Find each line in the listing below that contains the word "hooks" and copy it out. Letter case must match.
====== ENTRIES SUPPLIED
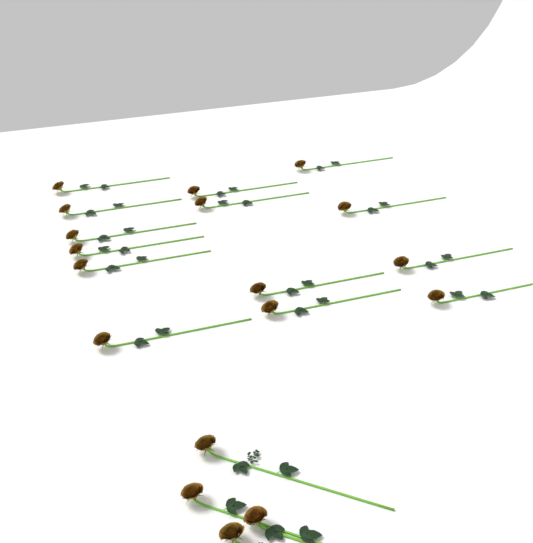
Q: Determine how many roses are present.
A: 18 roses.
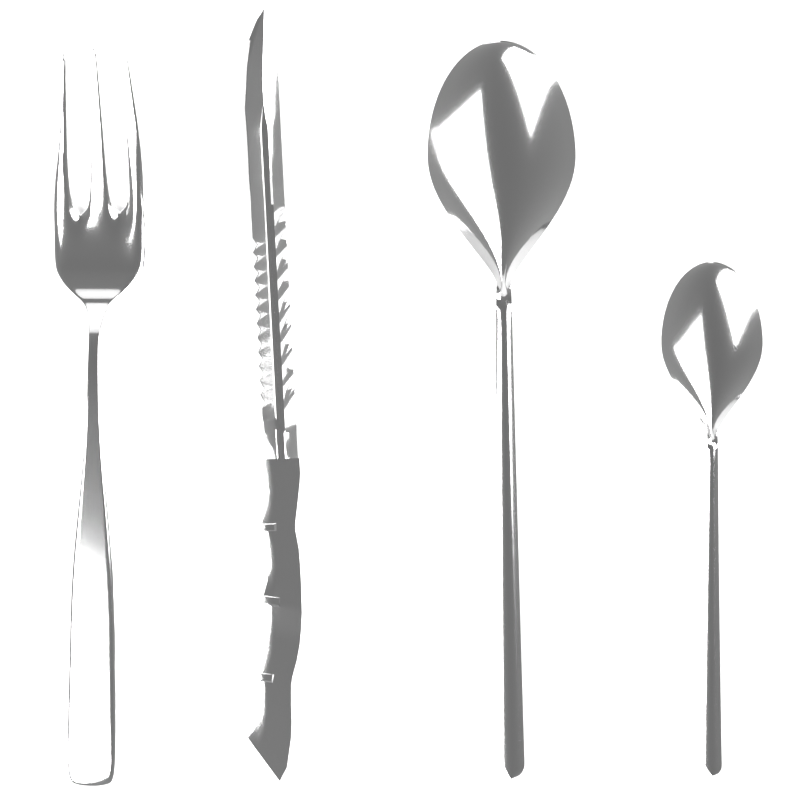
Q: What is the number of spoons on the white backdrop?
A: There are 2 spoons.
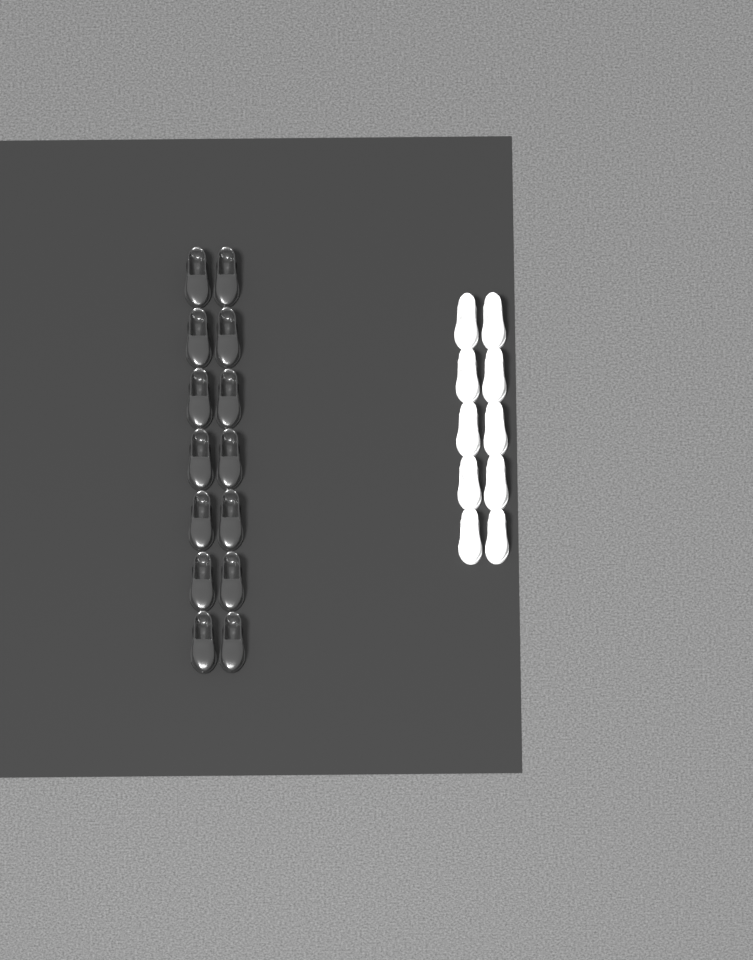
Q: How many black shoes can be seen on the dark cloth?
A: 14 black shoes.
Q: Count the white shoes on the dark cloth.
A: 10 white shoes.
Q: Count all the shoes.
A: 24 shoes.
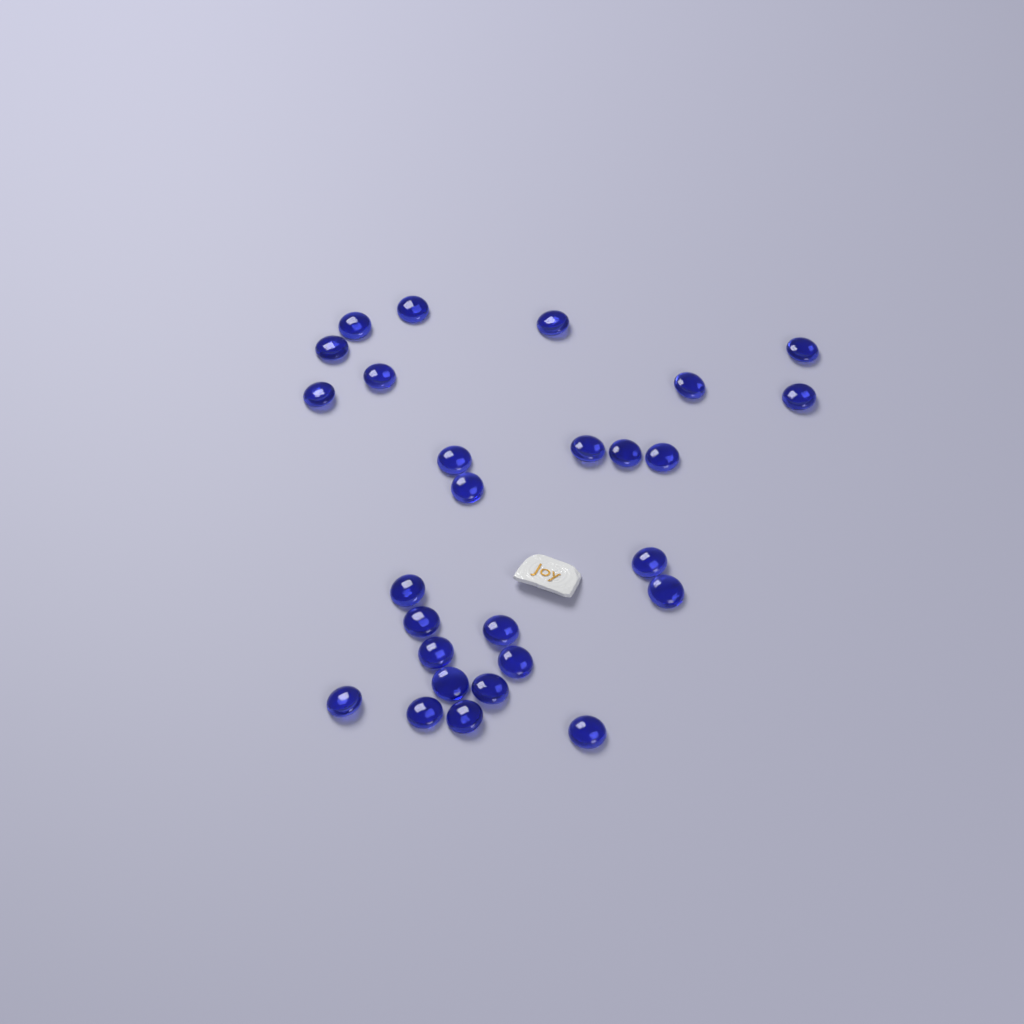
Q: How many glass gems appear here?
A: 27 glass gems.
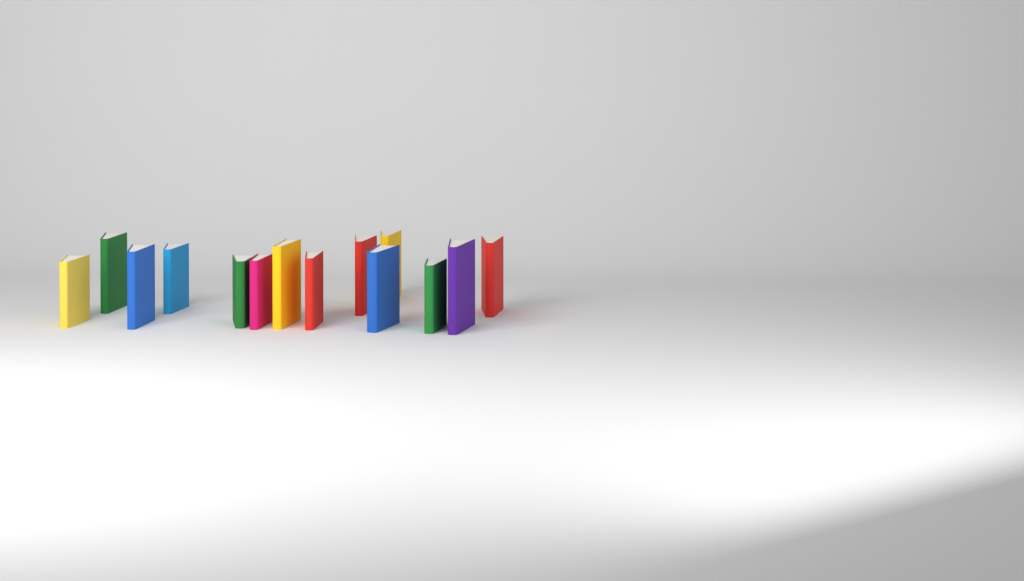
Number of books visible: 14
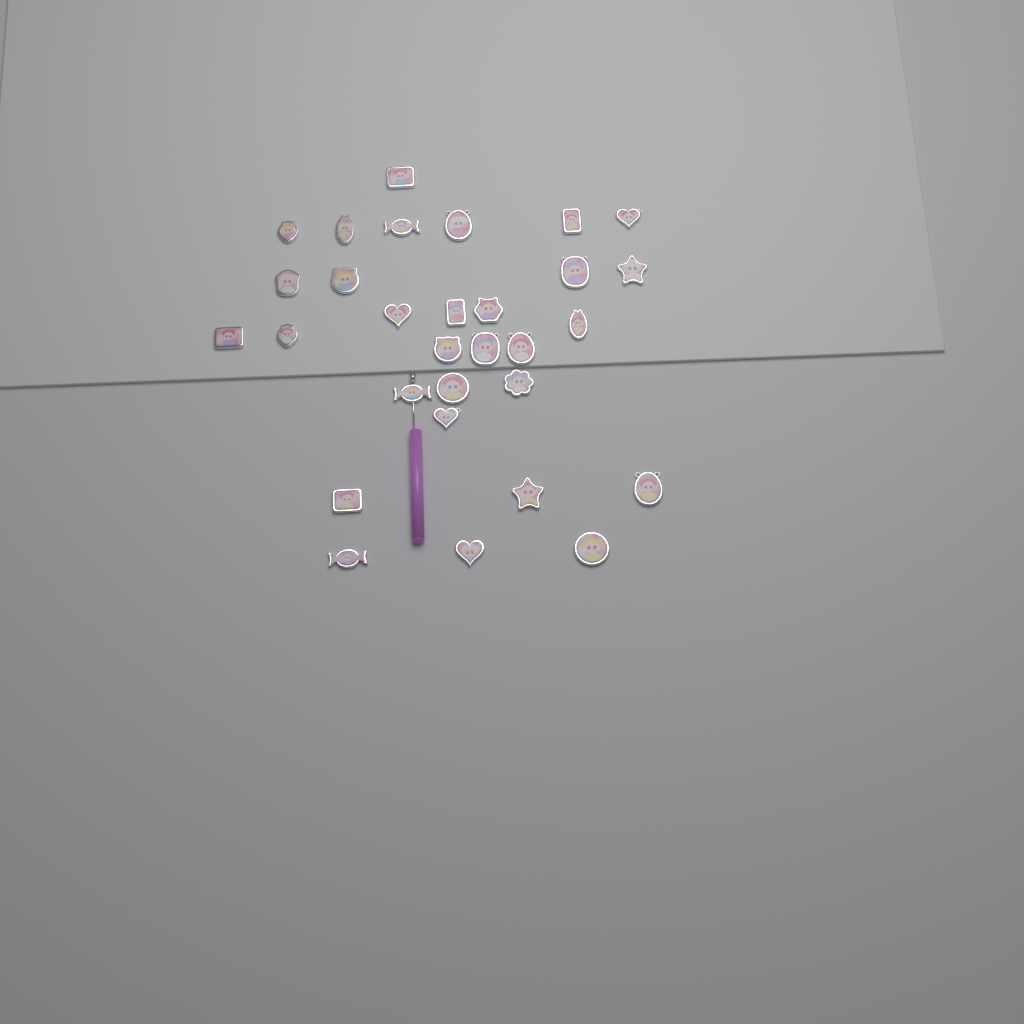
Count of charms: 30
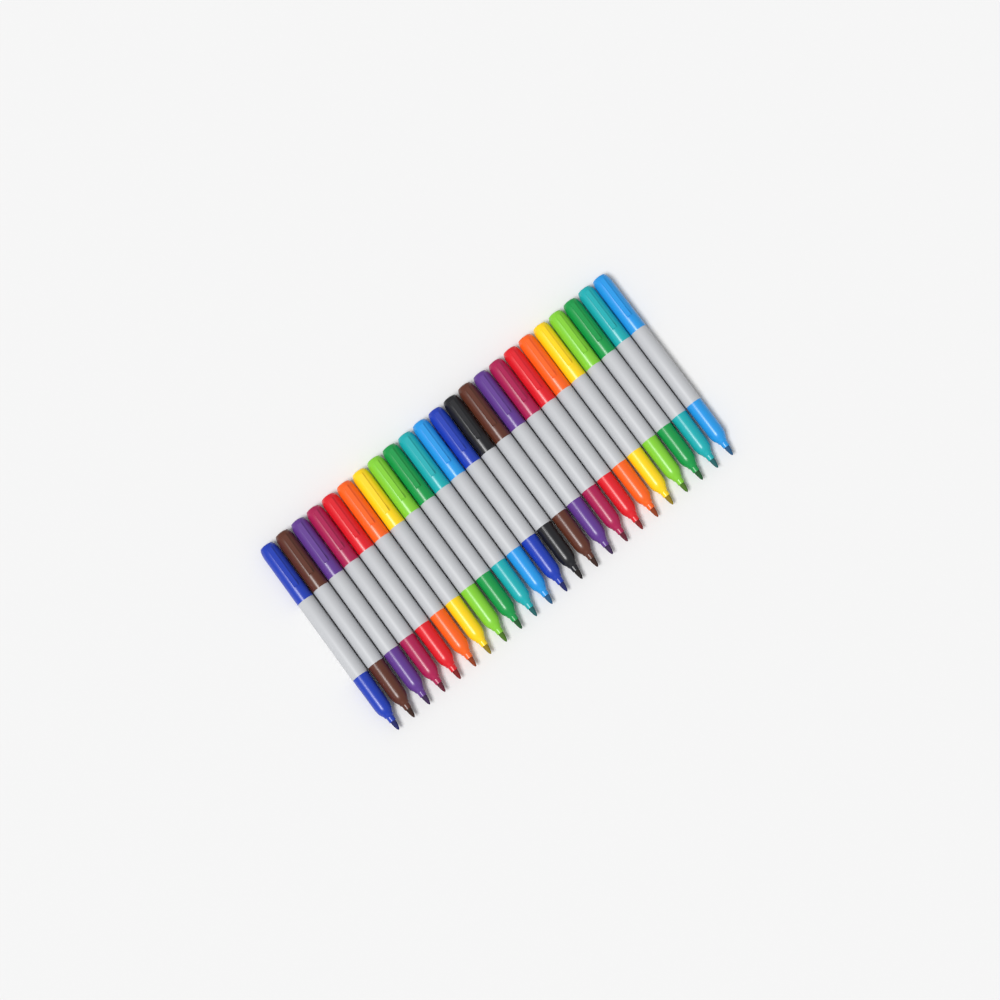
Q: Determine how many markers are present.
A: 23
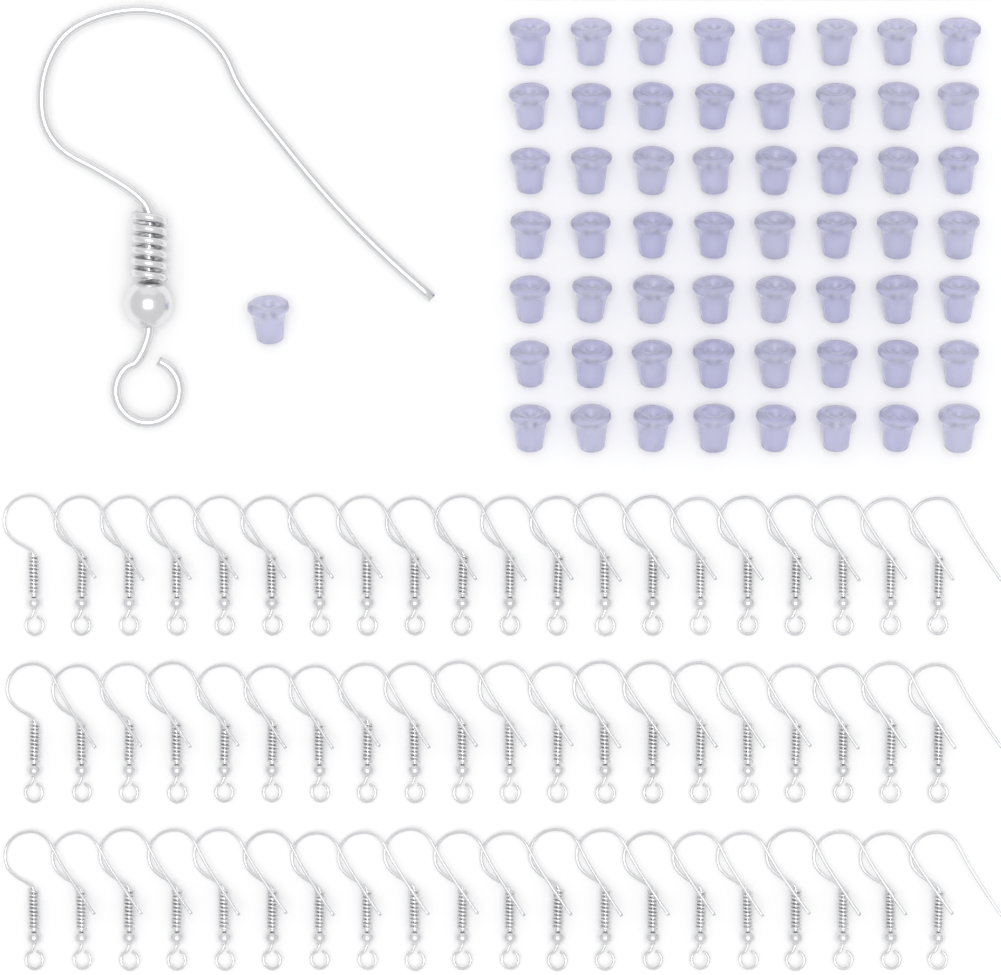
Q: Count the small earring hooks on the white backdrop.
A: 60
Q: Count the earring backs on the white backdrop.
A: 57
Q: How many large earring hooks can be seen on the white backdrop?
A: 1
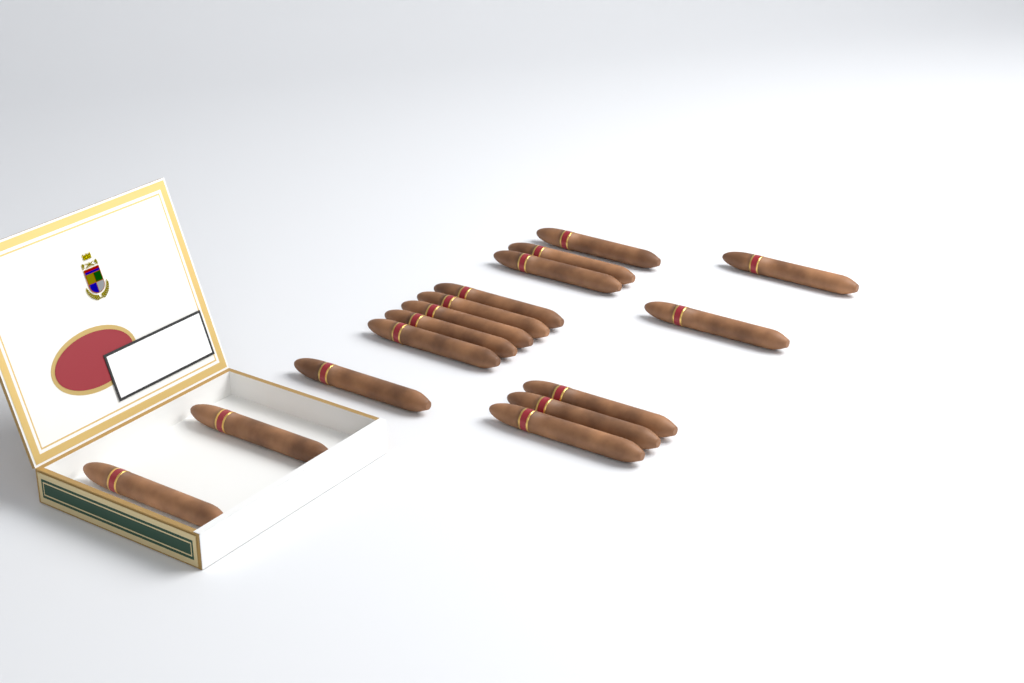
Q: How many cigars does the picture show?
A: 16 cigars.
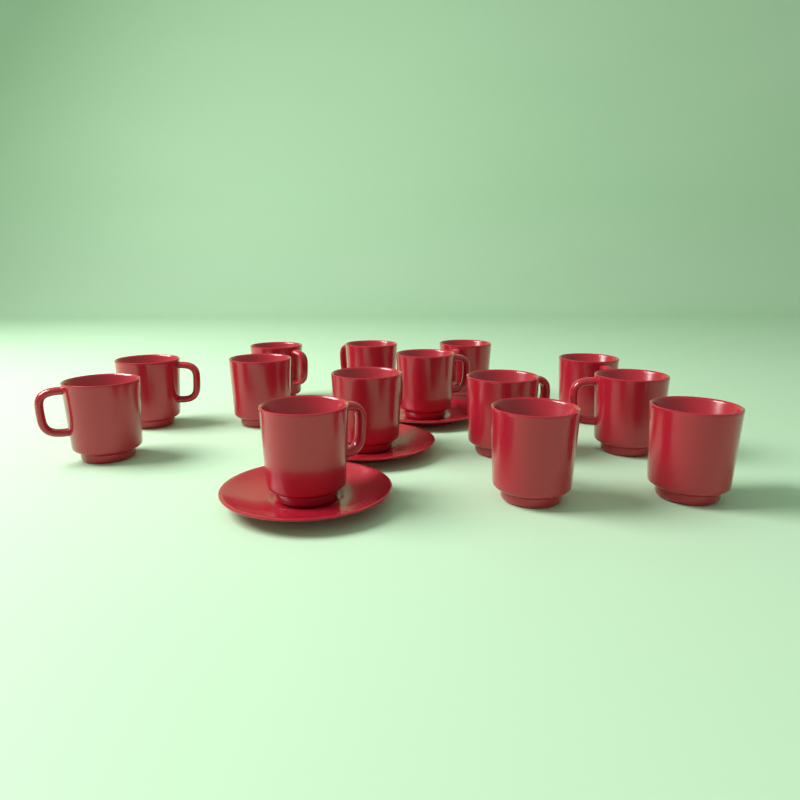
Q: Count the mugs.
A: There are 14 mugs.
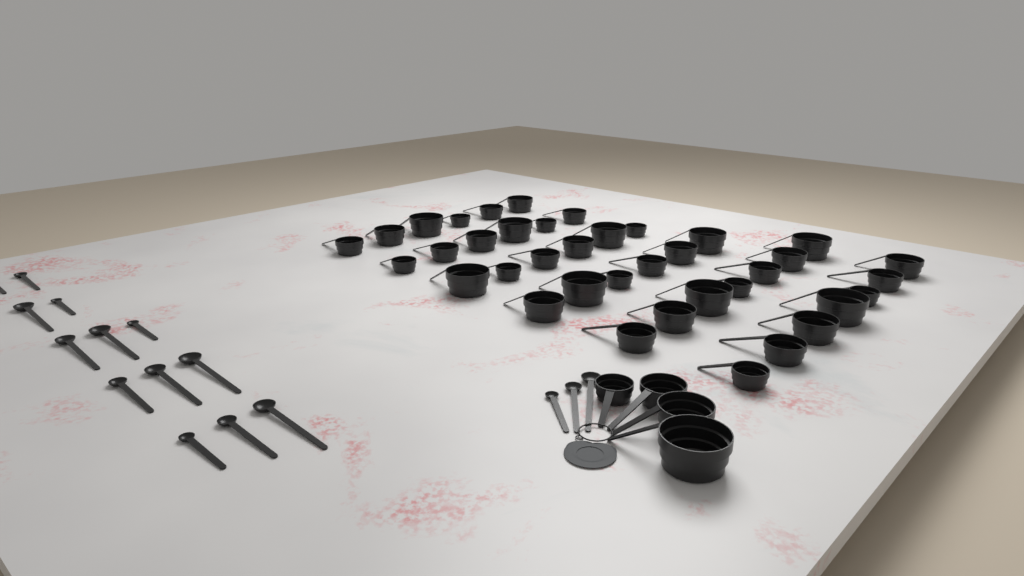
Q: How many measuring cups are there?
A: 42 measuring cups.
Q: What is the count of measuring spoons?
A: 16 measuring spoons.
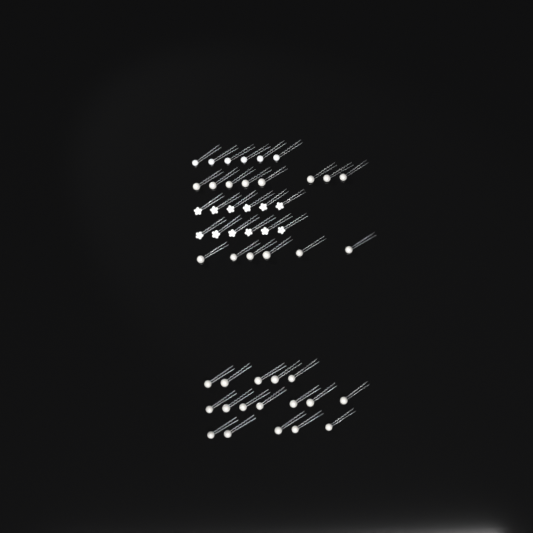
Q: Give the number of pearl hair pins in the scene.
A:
============
* THE COMPLETED TASK:
Q: Count the small earring hooks on the white backdrop.
Q: How many large earring hooks can be seen on the white backdrop?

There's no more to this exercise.